Confesso que estou curiosa com o desenrolar dos próximos dias. Até lá, pergunto-me que efeitos terão estas decisões face aos resultados obtidos nas eleições autárquicas, nomeadamente pela CDU. Será que nas Câmaras onde perdeu as maiorias, como é o caso de Sesimbra, este voto contra o orçamento de estado irá mudar estratégias em nome de uma qualquer “coerência” ambicionada?

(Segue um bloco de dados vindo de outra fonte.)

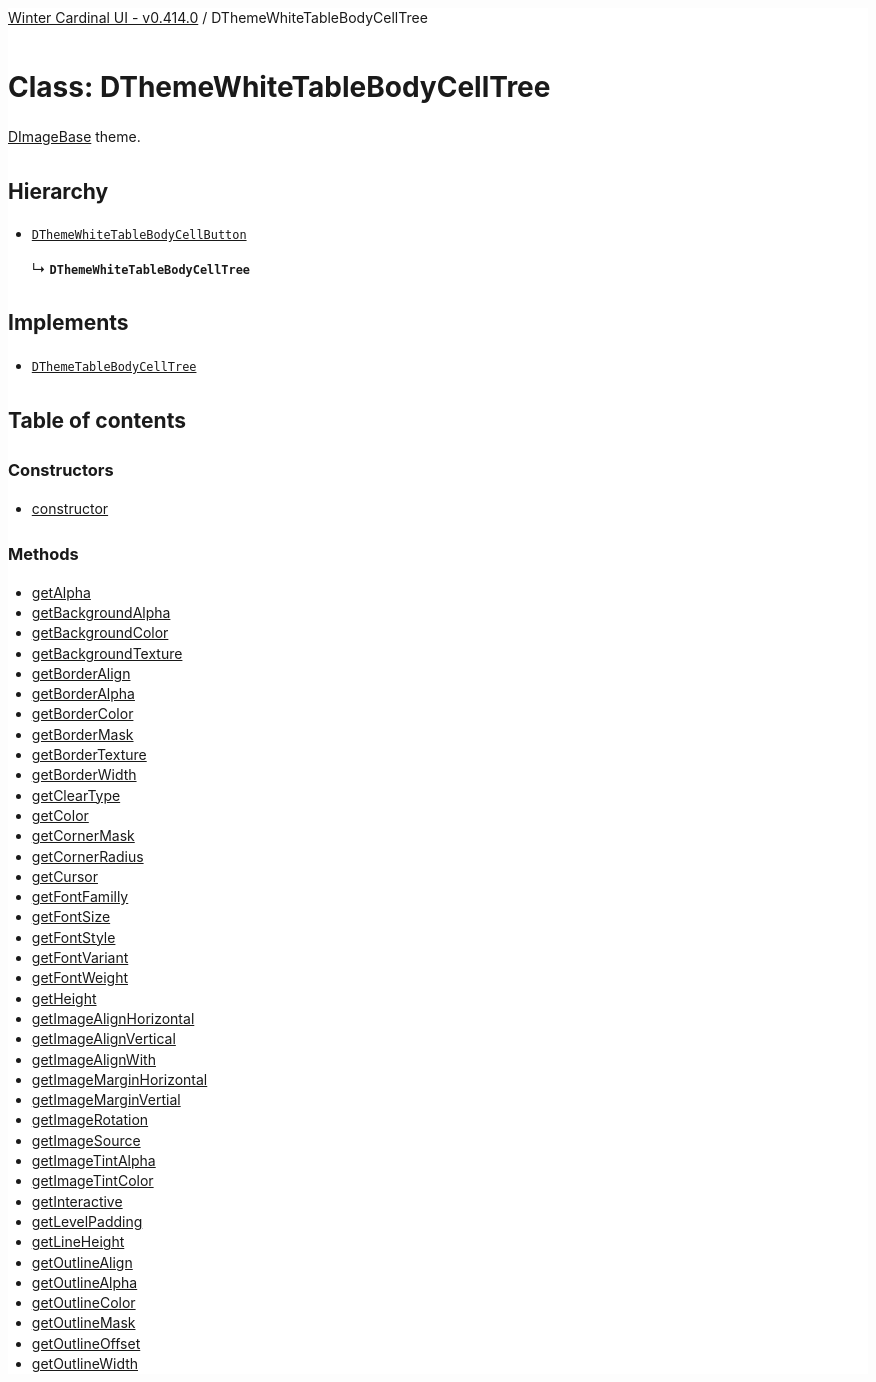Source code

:[Winter Cardinal UI - v0.414.0](../index.md) / DThemeWhiteTableBodyCellTree

# Class: DThemeWhiteTableBodyCellTree

[DImageBase](DImageBase.md) theme.

## Hierarchy

- [`DThemeWhiteTableBodyCellButton`](DThemeWhiteTableBodyCellButton.md)

  ↳ **`DThemeWhiteTableBodyCellTree`**

## Implements

- [`DThemeTableBodyCellTree`](../interfaces/DThemeTableBodyCellTree.md)

## Table of contents

### Constructors

- [constructor](DThemeWhiteTableBodyCellTree.md#constructor)

### Methods

- [getAlpha](DThemeWhiteTableBodyCellTree.md#getalpha)
- [getBackgroundAlpha](DThemeWhiteTableBodyCellTree.md#getbackgroundalpha)
- [getBackgroundColor](DThemeWhiteTableBodyCellTree.md#getbackgroundcolor)
- [getBackgroundTexture](DThemeWhiteTableBodyCellTree.md#getbackgroundtexture)
- [getBorderAlign](DThemeWhiteTableBodyCellTree.md#getborderalign)
- [getBorderAlpha](DThemeWhiteTableBodyCellTree.md#getborderalpha)
- [getBorderColor](DThemeWhiteTableBodyCellTree.md#getbordercolor)
- [getBorderMask](DThemeWhiteTableBodyCellTree.md#getbordermask)
- [getBorderTexture](DThemeWhiteTableBodyCellTree.md#getbordertexture)
- [getBorderWidth](DThemeWhiteTableBodyCellTree.md#getborderwidth)
- [getClearType](DThemeWhiteTableBodyCellTree.md#getcleartype)
- [getColor](DThemeWhiteTableBodyCellTree.md#getcolor)
- [getCornerMask](DThemeWhiteTableBodyCellTree.md#getcornermask)
- [getCornerRadius](DThemeWhiteTableBodyCellTree.md#getcornerradius)
- [getCursor](DThemeWhiteTableBodyCellTree.md#getcursor)
- [getFontFamilly](DThemeWhiteTableBodyCellTree.md#getfontfamilly)
- [getFontSize](DThemeWhiteTableBodyCellTree.md#getfontsize)
- [getFontStyle](DThemeWhiteTableBodyCellTree.md#getfontstyle)
- [getFontVariant](DThemeWhiteTableBodyCellTree.md#getfontvariant)
- [getFontWeight](DThemeWhiteTableBodyCellTree.md#getfontweight)
- [getHeight](DThemeWhiteTableBodyCellTree.md#getheight)
- [getImageAlignHorizontal](DThemeWhiteTableBodyCellTree.md#getimagealignhorizontal)
- [getImageAlignVertical](DThemeWhiteTableBodyCellTree.md#getimagealignvertical)
- [getImageAlignWith](DThemeWhiteTableBodyCellTree.md#getimagealignwith)
- [getImageMarginHorizontal](DThemeWhiteTableBodyCellTree.md#getimagemarginhorizontal)
- [getImageMarginVertial](DThemeWhiteTableBodyCellTree.md#getimagemarginvertial)
- [getImageRotation](DThemeWhiteTableBodyCellTree.md#getimagerotation)
- [getImageSource](DThemeWhiteTableBodyCellTree.md#getimagesource)
- [getImageTintAlpha](DThemeWhiteTableBodyCellTree.md#getimagetintalpha)
- [getImageTintColor](DThemeWhiteTableBodyCellTree.md#getimagetintcolor)
- [getInteractive](DThemeWhiteTableBodyCellTree.md#getinteractive)
- [getLevelPadding](DThemeWhiteTableBodyCellTree.md#getlevelpadding)
- [getLineHeight](DThemeWhiteTableBodyCellTree.md#getlineheight)
- [getOutlineAlign](DThemeWhiteTableBodyCellTree.md#getoutlinealign)
- [getOutlineAlpha](DThemeWhiteTableBodyCellTree.md#getoutlinealpha)
- [getOutlineColor](DThemeWhiteTableBodyCellTree.md#getoutlinecolor)
- [getOutlineMask](DThemeWhiteTableBodyCellTree.md#getoutlinemask)
- [getOutlineOffset](DThemeWhiteTableBodyCellTree.md#getoutlineoffset)
- [getOutlineWidth](DThemeWhiteTableBodyCellTree.md#getoutlinewidth)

Imaginem que, perante o orçamento municipal para 2022 e que irá ser apresentado pela CDU, o Chega por coerência partidária, vota contra (o Chega vota contra o orçamento de estado). E o PS adopta uma posição semelhante ao PCP e, em nome das pessoas e para as pessoas, vota igualmente contra. Era lindo. O que aconteceria à gestão camarária? Ao que cederia a CDU perante as propostas do PS? Avançaria a CDU quiçá, para um orçamento PS e não CDU? E o PS, teria uma postura irreversível? (e que nas palavras de Jerónimo de Sousa, passaria por um “acto de magia” que alterasse o sentido de voto e viabilizasse o orçamento apresentado)?
Amanhã fará exactamente um mês sobre o dia das eleições. E até hoje, continua guardada a sete chaves, a divulgação pública e formal de quem é quem em cada pelouro municipal. Aliás, a ordem de trabalhos de amanhã, refere os despachos de atribuição dos pelouros mas não os identifica. Ninguém tem nada a ver com isso.
Avizinham-se quatro anos hilariantes. Com esta nova dinâmica criada pela famosa “coerência”. Em nome do povo e dos trabalhadores. Das pessoas e para as pessoas. Em nome de Sesimbra e dos sesimbrenses. Em que cada dia será um dia. E depois de Fevereiro (se de facto foram antecipadas as eleições legislativas) logo se verá como se adaptam as estratégias e as “coerências”. E claro, com uma boa dose de secretismo e respectivos boatos.
E já gora, em nome da “coerência”, lindo lindo seria se amanhã fosse retirada da ordem do dia a informação do Presidente relativamente aos despachos de atribuição de pelouros, revogando, enquanto Presidente, os seus próprios despachos. Afinal, perante a pergunta sobre a “possibilidade de oferecer pelouros”, a resposta foi categórica: “Acho que é difícil.” Haja coerência entre o discurso e a acção! Já que “a ordem é para recusar quaisquer acordos pós-eleitorais.”
Aguardemos serenamente por amanhã. E por quarta-feira. Quero acreditar que se trata apenas de uma demonstração de força da esquerda à esquerda e que, na hora h, fará passar o orçamento de estado. Até porque, têm agora lugar os jogos de bastidores e onde, Marcelo Rebelo de Sousa será uma das principais figuras. Pelo que, digo eu, será só depois de quarta-feira que serão conhecidos os pelouros atribuídos (ou não) a cada vereador eleito.